■ TASK TO COMPLETE:
Reproduce the records starting at the line that contains "Kid's Rock Fes." and running to the last line, exactly and in full.

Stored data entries
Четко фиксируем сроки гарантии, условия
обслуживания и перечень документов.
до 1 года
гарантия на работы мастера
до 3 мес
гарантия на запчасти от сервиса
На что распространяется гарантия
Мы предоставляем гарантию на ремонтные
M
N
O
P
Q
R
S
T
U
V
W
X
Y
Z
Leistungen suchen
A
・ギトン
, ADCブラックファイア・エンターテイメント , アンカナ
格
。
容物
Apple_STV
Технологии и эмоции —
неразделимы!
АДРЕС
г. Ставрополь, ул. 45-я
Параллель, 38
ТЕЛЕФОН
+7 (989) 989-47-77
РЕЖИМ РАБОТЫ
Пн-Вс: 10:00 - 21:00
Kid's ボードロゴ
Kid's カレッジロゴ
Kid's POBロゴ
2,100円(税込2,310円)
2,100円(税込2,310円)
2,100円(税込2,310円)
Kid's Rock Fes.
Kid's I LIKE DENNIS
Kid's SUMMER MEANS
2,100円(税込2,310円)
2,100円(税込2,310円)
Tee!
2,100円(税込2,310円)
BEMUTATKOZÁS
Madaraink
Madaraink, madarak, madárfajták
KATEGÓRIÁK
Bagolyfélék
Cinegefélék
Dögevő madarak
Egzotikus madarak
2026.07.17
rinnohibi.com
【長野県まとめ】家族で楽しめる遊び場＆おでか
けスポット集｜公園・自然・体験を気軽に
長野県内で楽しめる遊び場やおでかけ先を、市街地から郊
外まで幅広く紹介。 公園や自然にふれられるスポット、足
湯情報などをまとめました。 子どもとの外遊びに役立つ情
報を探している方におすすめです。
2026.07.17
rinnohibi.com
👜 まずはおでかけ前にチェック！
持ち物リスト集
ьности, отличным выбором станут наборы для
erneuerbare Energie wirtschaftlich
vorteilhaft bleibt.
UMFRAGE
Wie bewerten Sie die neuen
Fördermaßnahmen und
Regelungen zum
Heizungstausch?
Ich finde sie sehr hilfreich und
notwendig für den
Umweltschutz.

■ RESPONSE TO THIS TASK:
Kid's Rock Fes.
Kid's I LIKE DENNIS
Kid's SUMMER MEANS
2,100円(税込2,310円)
2,100円(税込2,310円)
Tee!
2,100円(税込2,310円)
BEMUTATKOZÁS
Madaraink
Madaraink, madarak, madárfajták
KATEGÓRIÁK
Bagolyfélék
Cinegefélék
Dögevő madarak
Egzotikus madarak
2026.07.17
rinnohibi.com
【長野県まとめ】家族で楽しめる遊び場＆おでか
けスポット集｜公園・自然・体験を気軽に
長野県内で楽しめる遊び場やおでかけ先を、市街地から郊
外まで幅広く紹介。 公園や自然にふれられるスポット、足
湯情報などをまとめました。 子どもとの外遊びに役立つ情
報を探している方におすすめです。
2026.07.17
rinnohibi.com
👜 まずはおでかけ前にチェック！
持ち物リスト集
ьности, отличным выбором станут наборы для
erneuerbare Energie wirtschaftlich
vorteilhaft bleibt.
UMFRAGE
Wie bewerten Sie die neuen
Fördermaßnahmen und
Regelungen zum
Heizungstausch?
Ich finde sie sehr hilfreich und
notwendig für den
Umweltschutz.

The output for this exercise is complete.